Le règlement des différends entre investisseurs et États met en danger les pays les plus fragiles et la lutte pour la protection de l’environnement

Le règlement des différends entre investisseurs et États (RDIE), ou Investor-state dispute settlement en anglais (ISDS), permet aux investisseurs étrangers de poursuivre en justice les gouvernements lorsque ces derniers ont pris des mesures susceptibles d’affecter la valeur de leurs investissements. Un nombre croissant de dirigeants politiques, d’avocats et d’ONG mettent en garde contre ce système d’arbitrage en droit international, qui ralentit l’action climatique et affaiblit les démocraties fragiles.

Le 10 octobre 2024, l’association britannique Global Justice Now a lancé une campagne d’opinion pour demander au ministre du Commerce d’abandonner l’accord entre le Royaume-Uni et la Colombie, qui contient l’ISDS. Elle constate que le montant des réclamations faites à la Colombie s’élève à 13 milliards de dollars, soit plus de 13 % de son budget annuel. Les poursuites sont intentées par des sociétés minières des pays du Nord en réponse aux politiques du pays pour protéger la nature, préserver l’eau potable et garantir la souveraineté des peuples autochtones. La communauté Wayuu, par exemple, a été dépossédée d’une partie de ses terres par l’immense mine de charbon de Cerrejón exploitée par Glencore. Puis elle a obtenu une décision contre son expansion. Mais le géant minier a ignoré cette décision en raison de la plainte ISDS qu’il a déposée.

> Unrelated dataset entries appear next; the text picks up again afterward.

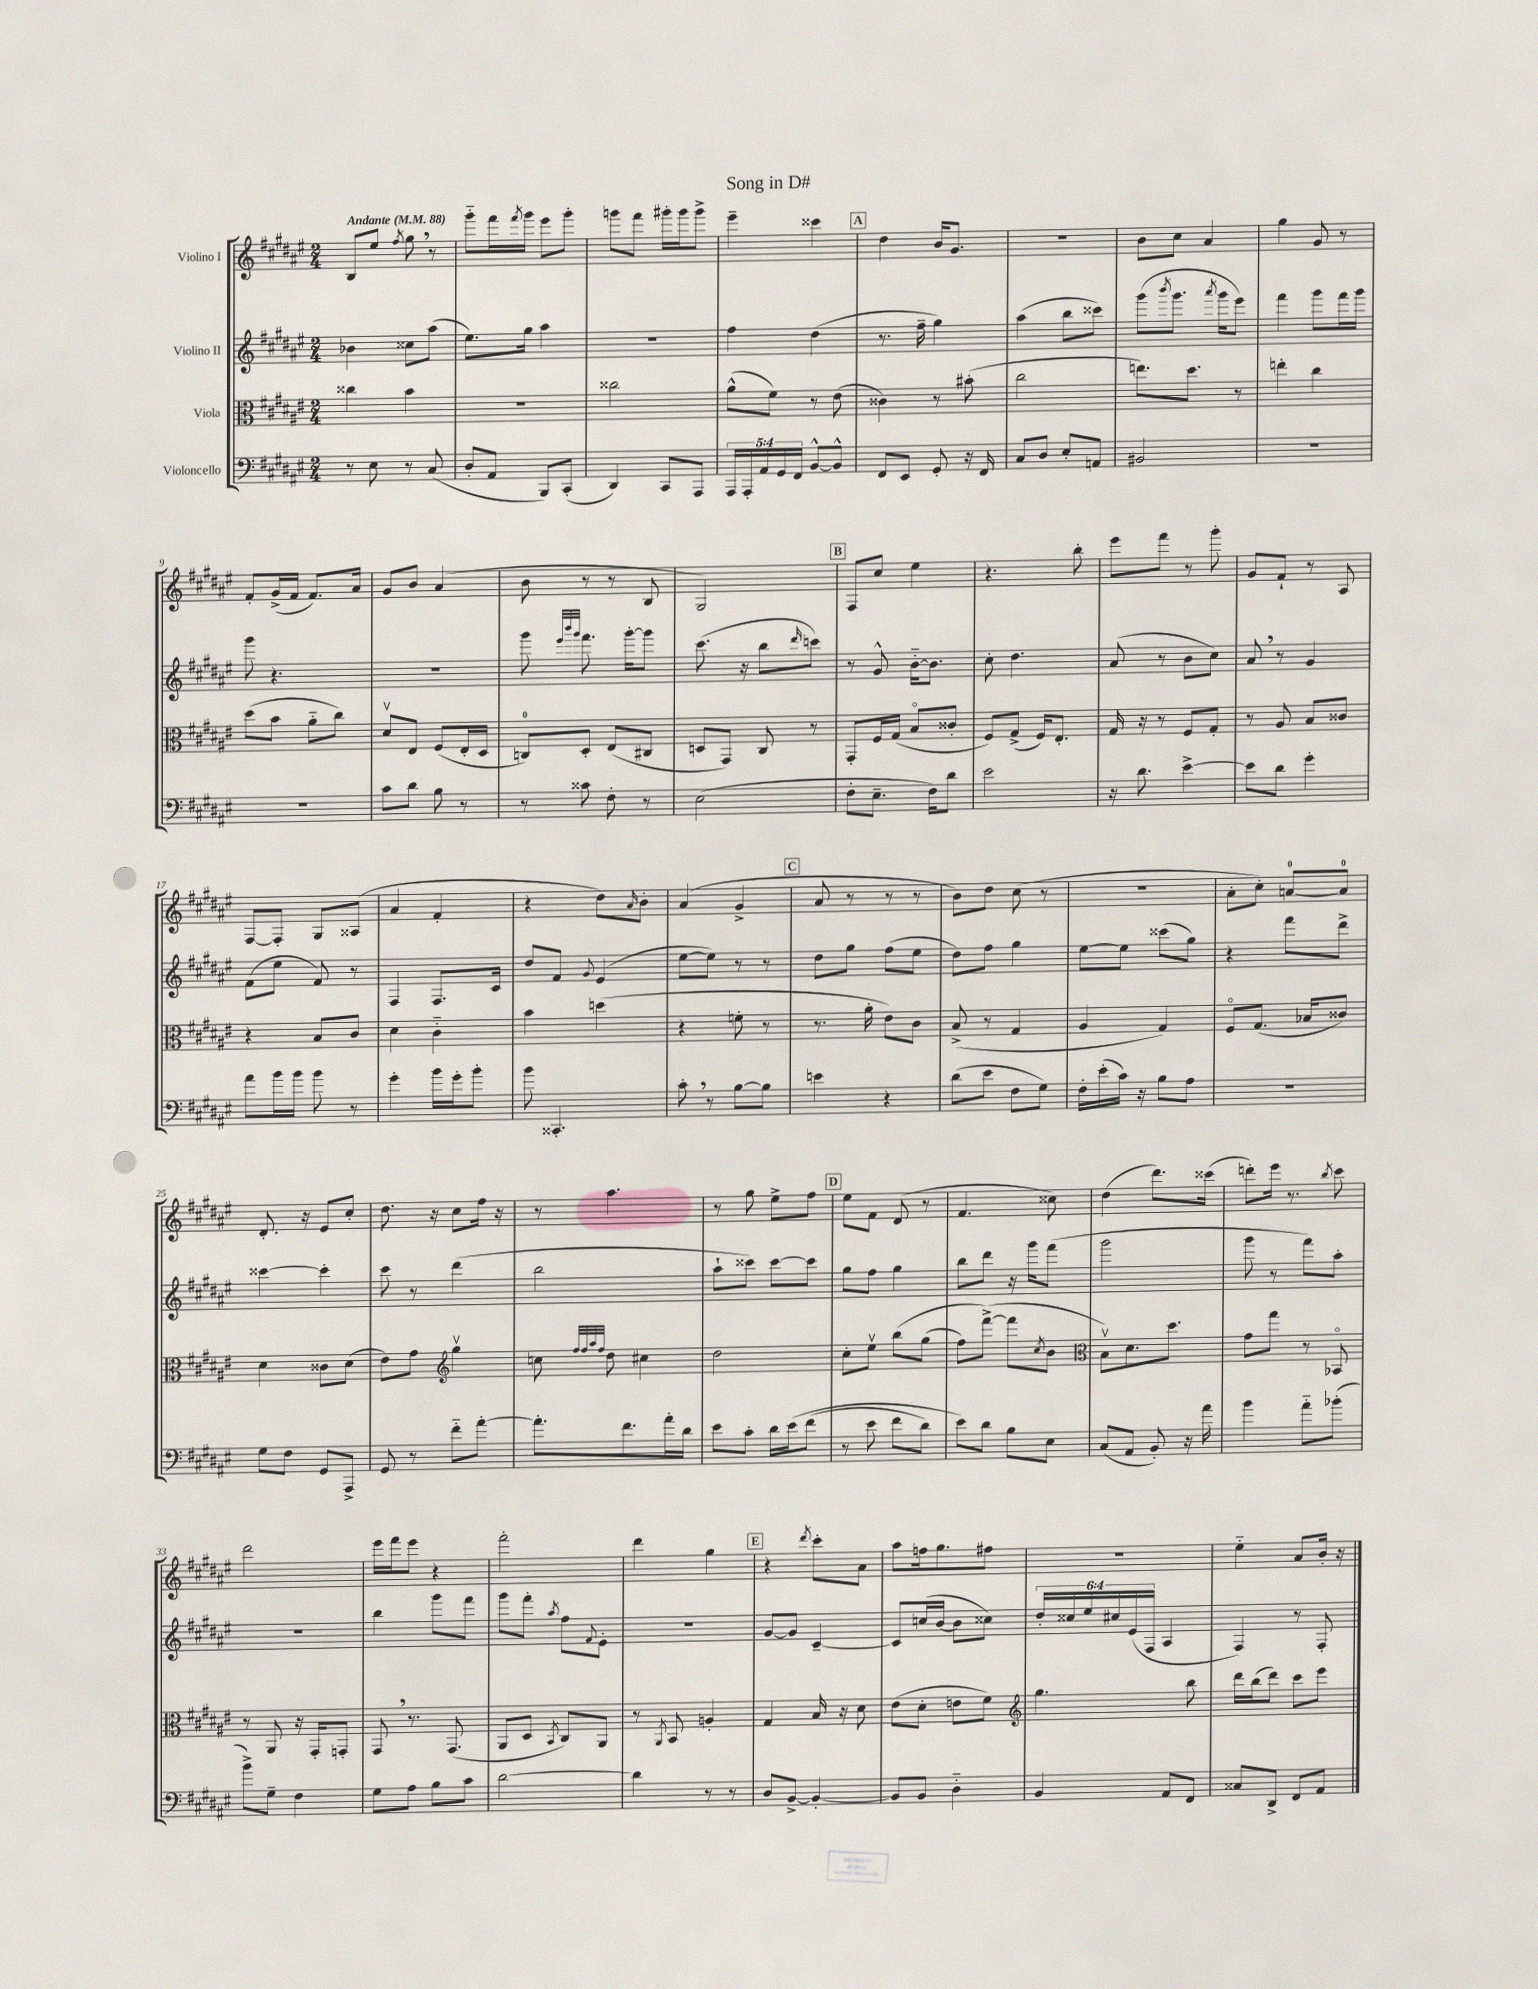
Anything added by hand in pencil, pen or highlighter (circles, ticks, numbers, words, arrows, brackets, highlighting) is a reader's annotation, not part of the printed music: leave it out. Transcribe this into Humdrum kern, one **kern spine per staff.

**kern	**kern	**kern	**kern
*part4	*part3	*part2	*part1
*staff4	*staff3	*staff2	*staff1
*I"Violoncello	*I"Viola	*I"Violino II	*I"Violino I
*clefF4	*clefC3	*clefG2	*clefG2
*k[f#c#g#d#a#e#]	*k[f#c#g#d#a#e#]	*k[f#c#g#d#a#e#]	*k[f#c#g#d#a#e#]
*M2/4	*M2/4	*M2/4	*M2/4
*MM88	*MM88	*MM88	*MM88
=1	=1	=1	=1
!	!	!	!LO:TX:a:B:t=Andante
8r	4cc##X\	4b-X\	8B/L
8E#\	.	.	8ee#/J
.	.	.	8qff#/
8r	4b\	8cc##X\L	8gg#,\
(8C#/	.	(8aa#\J	8r
=2	=2	=2	=2
8D#'/L	2r	8.ee#\L)	8ggg#\L
8AA#/J	.	.	16fff#\L
.	.	.	8qfff#/
.	.	16gg#\Jk	16ggg#\JJ
8BBB/L)	.	4aa#\	8eee#\L
(8CC#'/J	.	.	8ggg#'\J
=3	=3	=3	=3
4DD#/)	2cc##X\	2r	8gggn\L
.	.	.	8fff#\J
8CC#/L	.	.	16ggg#X'\LL
.	.	.	16ggg#\J
8AAA#/J	.	.	8ggg#^\J
=4	=4	=4	=4
20AAA#/LL	(8a#^^\L	4ff#\	4eee#~\
20AAA#'/	.	.	.
20AA#/	.	.	.
.	8f#\J)	.	.
20GG#/	.	.	.
20FF#/JJ	.	.	.
[8BB^^/L	8r	(4dd#\	4ccc##X\
8BB^^/J]	(8e#\	.	.
!!LO:REH:place=s1:t=A
=5	=5	=5	=5
8FF#/L	4c##X\)	8.r	4dd#\
8EE#/J	.	.	.
.	.	16ff#~\	.
8GG#'/	8r	4gg#\)	16b/KL
.	.	.	8.g#/J
16r	(8b#X'\	.	.
16FF#/	.	.	.
=6	=6	=6	=6
8C#/L	2cc#\	(4aa#\	2r
8D#/J	.	.	.
8E#'/L	.	8bb\L	.
8AAn/J	.	8ccc##X\J)	.
=7	=7	=7	=7
2BB#X/	8.een\L)	(8ggg#\L	8b\L
.	.	8qbbb/	.
.	.	8.ggg#\J	8cc#\J
.	8.dd#\J	.	.
.	.	.	4a#/
.	.	8qaaa#/	.
.	.	16ggg#\KL	.
.	8r	8eee#\J)	.
=8	=8	=8	=8
2r	4een'\	4fff#\	4gg#\
.	4cc#\	8ggg#\L	8g#/
.	.	16fff#\L	8r
.	.	16ggg#\JJ	.
!!LO:LB:g=z
=9	=9	=9	=9
2r	(8dd#\L	8ggg#\	8f#'/L
.	8b\J	4.r	(16g#^/L
.	.	.	16f#/JJ
.	8a#\L	.	8.f#/L)
.	8cc#\J)	.	.
.	.	.	16a#/Jk
=10	=10	=10	=10
8c#\L	8d#v/L	2r	8g#/L
8d#\J	8E#/J	.	8b/J
8B\	(8F#/L	.	(4a#/
8r	16E#'/L	.	.
.	16D#/JJ	.	.
=11	=11	=11	=11
8r	8Cn/L)	8ggg#\	8b\
.	.	32qqeee#/LLL	.
.	.	32qqbbb/	.
.	.	32qqggg#/JJJ	.
8c##X\	8D#'/J	8.fff#\	8r
8F#'\	(8E#/L	.	8r
.	.	[16ggg#'\KL	.
8r	8C#X/J	8ggg#\J]	8B/
=12	=12	=12	=12
(2E#\	8Dn/L	(8.ccc#\	2G#/)
.	8GG#/J)	.	.
.	.	16r	.
.	8C#/	8bb\L	.
.	.	16qqddd#/	.
.	8r	8cccn\J)	.
!!LO:REH:place=s1:t=B
=13	=13	=13	=13
8F#'\L	8GG#'/L	8r	8F#/L
8.E#~\J	16F#/L	8g#^^/	8cc#/J
.	(16G#/JJ	.	.
.	8B/L	[16b\KL	4ee#\
16F#\KL)	.	8.b\J]	.
8d#\J	8c##X'/J	.	.
=14	=14	=14	=14
2e#\	8F#/L)	8cc#'\	4.r
.	(8G#^/J	4.dd#\	.
.	16F#/KL)	.	.
.	8.E#'/J	.	.
.	.	.	8bb'\
=15	=15	=15	=15
16r	16G#/	(8a#/	8eee#\L
8.d#\	16r	.	.
.	8r	8r	8fff#\J
[4e#^\	8F#/L	8b\L	8r
.	8G#'/J	8cc#\J)	8ggg#'\
=16	=16	=16	=16
8e#\L]	8r	8a#,/	8g#/L
8d#\J	8A#/	8r	8f#`/J
4g#'\	8B/L	4g#/	8r
.	8c##X/J	.	8A#/
!!LO:LB:g=z
=17	=17	=17	=17
8a#\L	4r	(8f#\L	[8F#/L
16b\L	.	8ee#\J	8F#'/J]
16b\JJ	.	.	.
8b\	8B/L	8f#/)	8G#/L
8r	8c#/J	8r	(8A##X/J
=18	=18	=18	=18
4g#'\	4d#\	4F#/	4a#/
16b\LL	4c#\	8.F#/L	4f#'/
16g#'\J	.	.	.
8b'\J	.	.	.
.	.	16c#/Jk	.
=19	=19	=19	=19
8b\	4b\	8dd#/L	4r
4.CC##X'/	.	8f#/J	.
.	.	8qqg#/	.
.	(4ddn\	(4e#/	8dd#\L)
.	.	.	16qqa#/
.	.	.	8b'\J
=20	=20	=20	=20
8c#',\	4r	[8ee#\L	(4a#/
8r	.	8ee#\J])	.
[8B\L	8fn'\	8r	4g#^/
8B\J]	8r	8r	.
!!LO:REH:place=s1:t=C
=21	=21	=21	=21
4en\	8.r	8dd#\L	8a#/
.	.	8gg#\J	8r
.	16a#'\	.	.
4r	8e#\L)	(8ff#\L	8r
.	8c#\J	8ee#\J	8r
=22	=22	=22	=22
(8d#\L	(8B^/	8dd#\L)	8b\L)
8e#\J	8r	8ff#\J	8dd#\J
8F#\L	4G#/	4gg#\	(8cc#\
8G#\J)	.	.	8r
=23	=23	=23	=23
16F#'\LL	4A#/	[8ee#\L	2r
(16e#'\	.	.	.
16c#\JJ)	.	8ee#\J]	.
16r	.	.	.
8B\L	4G#/)	(8ccc##X\L	.
8A#\J	.	8gg#\J)	.
=24	=24	=24	=24
2r	8F#/L	4r	8a#'\L
.	(8.G#/J	.	8cc#'\J)
.	.	8fff#\L	[8an/L
.	16B-X/KL	.	.
.	8c##X/J)	8ddd#^\J	8a/J]
!!LO:LB:g=z
=25	=25	=25	=25
8G#\L	4d#\	[4ccc##X\	8.d#'/
8F#\J	.	.	.
.	.	.	16r
8GG#/L	8c##X\L	4ccc##'\]	8e#/L
8AAA#^/J	(8d#\J	.	8cc#'/J
=26	=26	=26	=26
8GG#/	8e#\L)	8ccc#\	8.dd#\
8r	8g#\J	8r	.
.	.	.	16r
*	*clefG2	*	*
8f#\L	4gg#v\	(4ddd#\	8cc#\L
[8a#'\J	.	.	16ff#\Jk
.	.	.	16r
=27	=27	=27	=27
8.a#'\L]	8ccn\	2bb\	8r
.	32qqff#/LLL	.	.
.	32qqff#/	.	.
.	32qqaa#/	.	.
.	32qqff#/JJJ	.	.
.	8dd#\	.	4.aa#\
8.f#\	.	.	.
.	4cc#X\	.	.
16a#'\L	.	.	.
16d#\JJ	.	.	.
=28	=28	=28	=28
8e#\L	2dd#\	8aa#`\L	8r
8c#'\J	.	8ccc##X\J)	8gg#\
16d#\LL	.	[8ccc##\L	8ee#^\L
(16e#\J	.	.	.
(8f#\J	.	8ccc##\J]	8ff#\J
!!LO:REH:place=s1:t=D
=29	=29	=29	=29
8r	8cc#'\L	8gg#\L	8ee#\L
8e#\	8ee#v\J	8ff#\J	8f#\J
8f#\L	(8bb\L	4gg#\	(8d#/
8d#\J)	(8gg#\J	.	8r
=30	=30	=30	=30
8e#\L)	8ff#\L)	8bb\L	4.f#/
8d#\J	([8fff#^\J)	8ddd#\J	.
8B\L	8fff#\L]	16r	.
.	.	16ggg#\KL	.
.	8qcc#/	.	.
8E#\J	8b\J	(8fff#\J	8cc##X\)
=31	=31	=31	=31
*	*clefC3	*	*
(8C#/L	8Bv\L)	2ggg#\	(4dd#\
8AA#/J	8.d#\	.	.
8BB'/)	.	.	8.ddd#\L)
.	8.dd#\J	.	.
16r	.	.	.
16a#\	.	.	(16ccc##X\Jk
=32	=32	=32	=32
4b\	8g#\L	8ggg#\	8dddn'\L)
.	8gg#\J	8r	16eee#\Jk
.	.	.	8.r
8a#\L	8r	8fff#\L)	.
.	.	.	8qbb/
(8b-X'\J	8BB-X/	8aa#'\J	8ccc#\
!!LO:LB:g=z
=33	=33	=33	=33
8b^\L)	8r	2r	2ddd#\
8G#~\J	8AA#/	.	.
4F#\	16r	.	.
.	16GG#'/KL	.	.
.	8GGn'/J	.	.
=34	=34	=34	=34
8G#\L	8GG#,/	4bb\	16eee#\LL
.	.	.	16fff#\J
8A#\J	8.r	.	8eee#\J
8B\L	.	8ggg#\L	4r
.	(8.GG#/	.	.
8c#\J	.	8fff#\J	.
=35	=35	=35	=35
[2d#\	8AA#/L	8ggg#\L	2fff#'\
.	8D#/J	8fff#'\J	.
.	8qBB/	8qaa#/	.
.	8C#/L)	8ff#\L	.
.	.	8qqf#/	.
.	8AA#/J	8e#'\J	.
=36	=36	=36	=36
4d#\]	8r	2r	4ddd#\
.	8qAA#/	.	.
.	8BB/	.	.
8r	4An'/	.	4gg#\
8r	.	.	.
!!LO:REH:place=s1:t=E
=37	=37	=37	=37
8D#/L	4G#/	[8g#/L	4r
[8BB^/J	.	8g#/J]	.
.	.	.	8qddd#/
4BB'/_	16B/	[4c#~/	8ccc#'\L
.	16r	.	.
.	8d#\	.	8a#\J
=38	=38	=38	=38
8BB/L]	(8e#\L	8c#/L]	8aa#\L
8BB/J	8d#'\J	(16ccn/L	16ffn\k
.	.	[16b/JJ	8.gg#\
4D#\	8en\L	8b\L]	.
.	8f#\J)	8cc##X\J)	8ff#X\J
=39	=39	=39	=39
*	*clefG2	*	*
4BB/	4.gg#\	24dd#'/LL	2r
.	.	24cc##X/	.
.	.	24ee#/	.
.	.	24cc#X/	.
.	.	(24e#/	.
.	.	24F#/JJ	.
8AA#/L	.	4A#/	.
8FF#/J	8bb\	.	.
=40	=40	=40	=40
8C##X/L	16ddd#\LL	4F#/)	4ee#\
.	(16bb\J	.	.
8DD#^/J	8ddd#\J)	.	.
8FF#/L	8ccc#\L	8r	8a#/L
8AA#/J	8eee#\J	8F#'/	16b'/Jk
.	.	.	16r
==	==	==	==
*-	*-	*-	*-
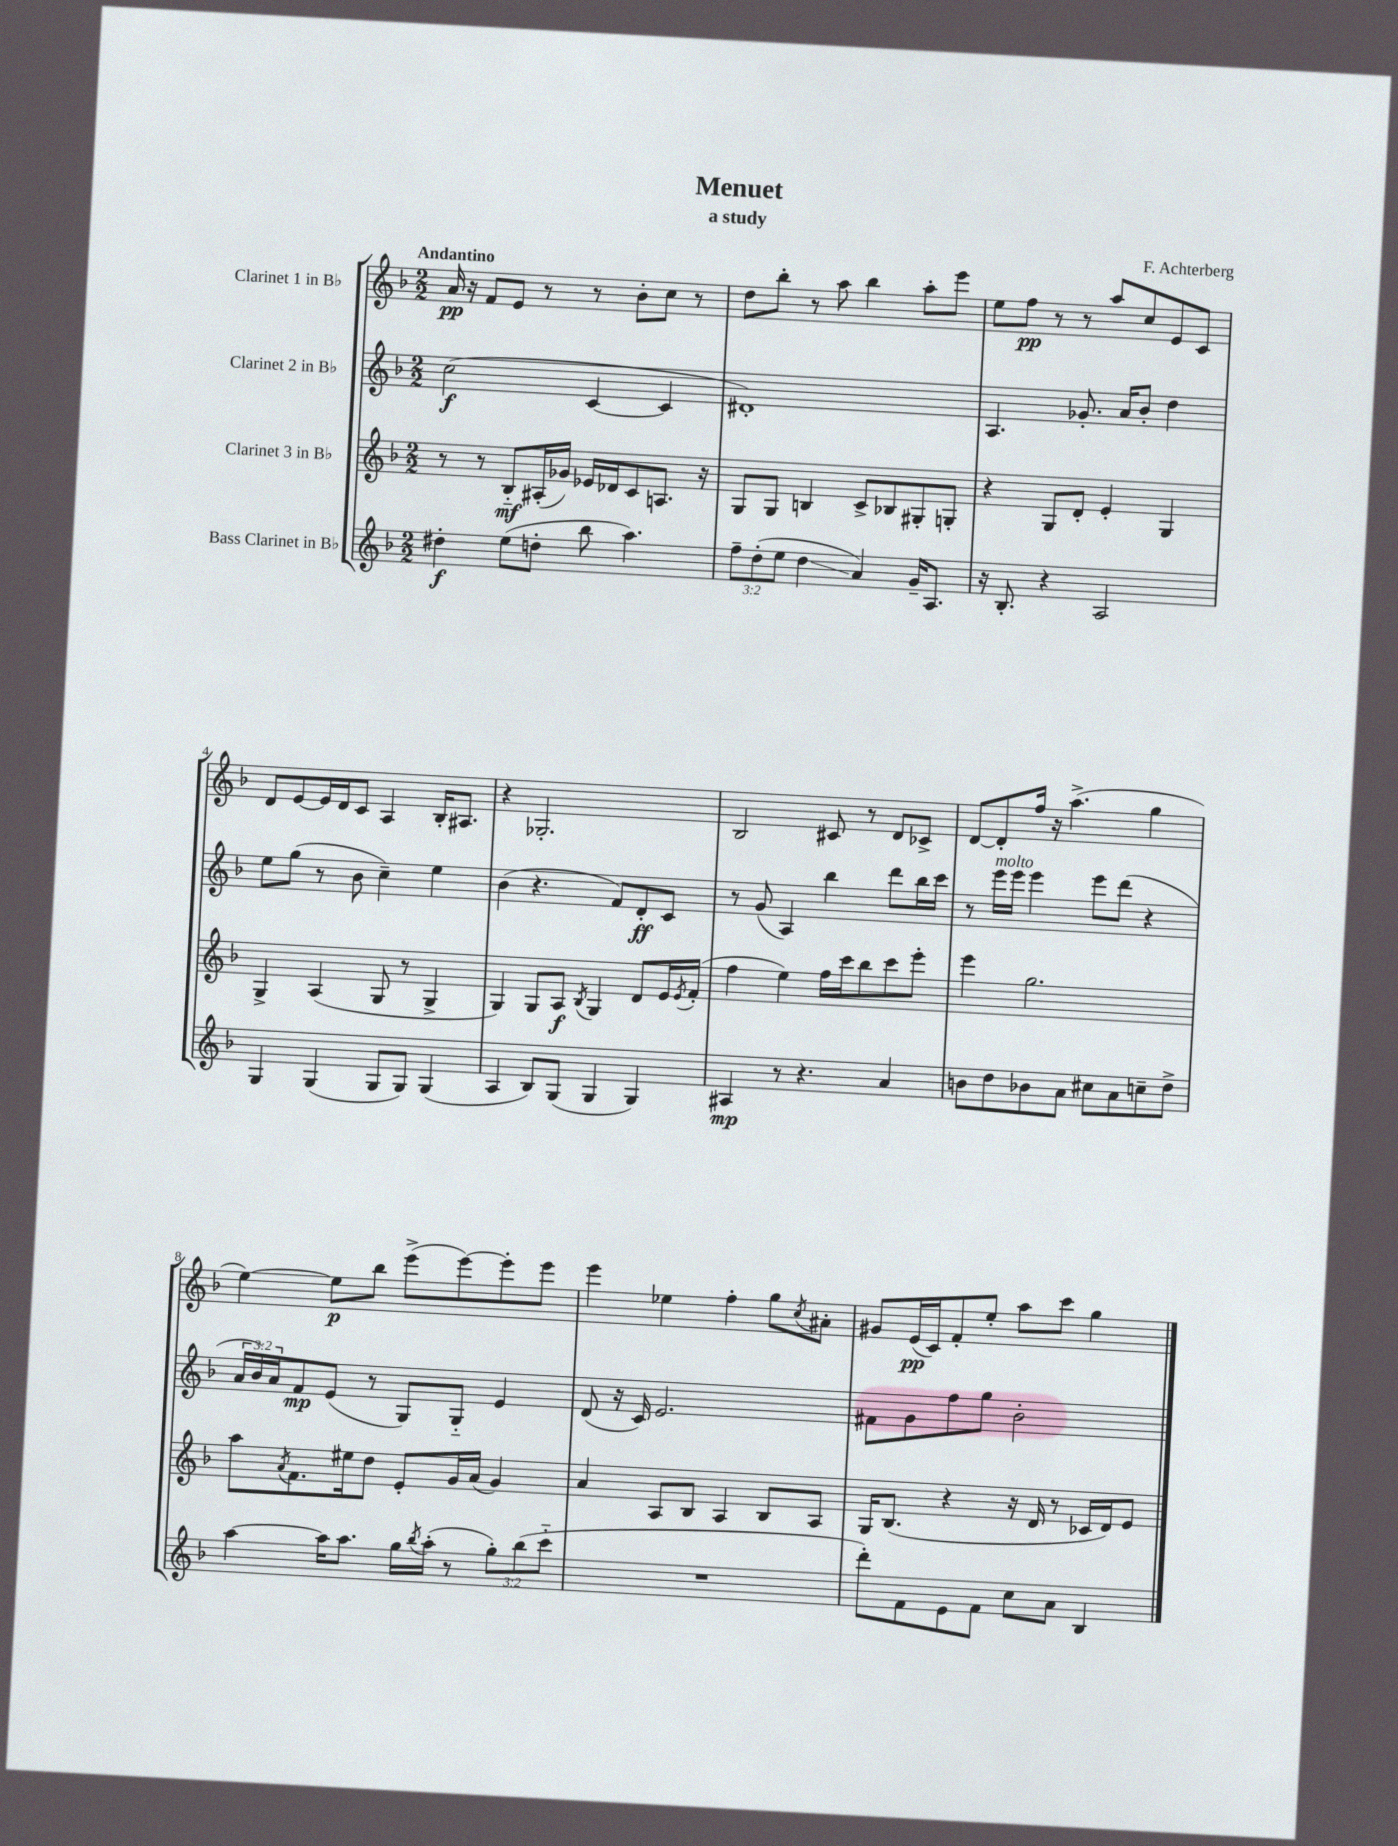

Sur le même sujet, le 3 octobre 2024, quatre organisations ont publié un rapport intitulé The Corporate Assault on Honduras. Ce document explique comment le RDIE prospère dans ce pays. Le Honduras est l’un des pays les plus pauvres d’Amérique latine, et le taux d’homicides, y compris contre les journalistes et les personnalités politiques, y est l’un des plus élevés au monde. L’étude met aussi en avant le fait que la vague de plaintes déposées contre l’État concerne des contrats ou des lois adoptées après le coup d’État militaire de 2009, qui a installé une narco-dictature pendant 12 ans. Cette période a été marquée par une recrudescence de la corruption et de la violence.

Le Honduras est confronté à 15 demandes RDIE. Le montant total de 11 d’entre elles atteint 14 milliards de dollars. La plupart des plaintes sont consécutives aux mesures prises par le gouvernement actuel, démocratiquement élu fin 2021, pour renégocier des contrats, réformer ou abroger des lois adoptées au cours des années qui ont suivi le coup d’État. Le rapport décrit plusieurs exemples de ces investissements « de type mafieux ». Ils sont reliés à des irrégularités (comme des contrats sans appel d’offres), à la corruption, à des réseaux criminels, à des cartels de la drogue ou à des cadres juridiques qui ont été adoptés de manière antidémocratique.

Ainsi, dans les années qui ont suivi le coup d’État de 2009, le gouvernement a adopté une loi permettant à des intérêts privés de créer des enclaves semi-autonomes habilitées à promulguer leurs propres lois et réglementations civiles, à lever des impôts et à établir leurs propres tribunaux. À la suite de son élection fin 2021, la présidente actuelle, Xiomara Castro, a abrogé cette loi. En réaction, une société américaine, Honduras Próspera Inc., a déposé une plainte RDIE, réclamant plus de 10 milliards de dollars d’indemnité. La moitié des autres affaires RDIE concerne le secteur de l’énergie, qui a été soumis à une vague de privatisations après le coup d’État. Le rapport décrit les irrégularités généralisées associées à ces contrats.

Il cite également l’exemple de la construction et de l’exploitation d’une route à péage reliant les côtes atlantique et pacifique du Honduras. Les opposants, dont beaucoup étaient pauvres, ne voulaient pas payer pour circuler sur une route existante que leurs impôts avaient déjà financée. Ils ont manifesté, et les postes de péage ont été incendiés en 2017. Lorsque le contrat a été rendu public en 2018, il a montré qu’il ne contenait aucune analyse coûts-bénéfices, qu’il autorisait les investisseurs à réaliser des études déterminant le revenu annuel minimum qu’ils recevraient, et qu’il imposait de lourdes pénalités au gouvernement en cas d’annulation anticipée du contrat. En 2023, les investisseurs du projet, dont JPMorgan Chase et deux fonds d’investissement de Goldman Sachs, ont déposé une plainte RDIE réclamant près de 180 millions de dollars, bien plus que les 42,8 millions de dollars qu’ils avaient investis.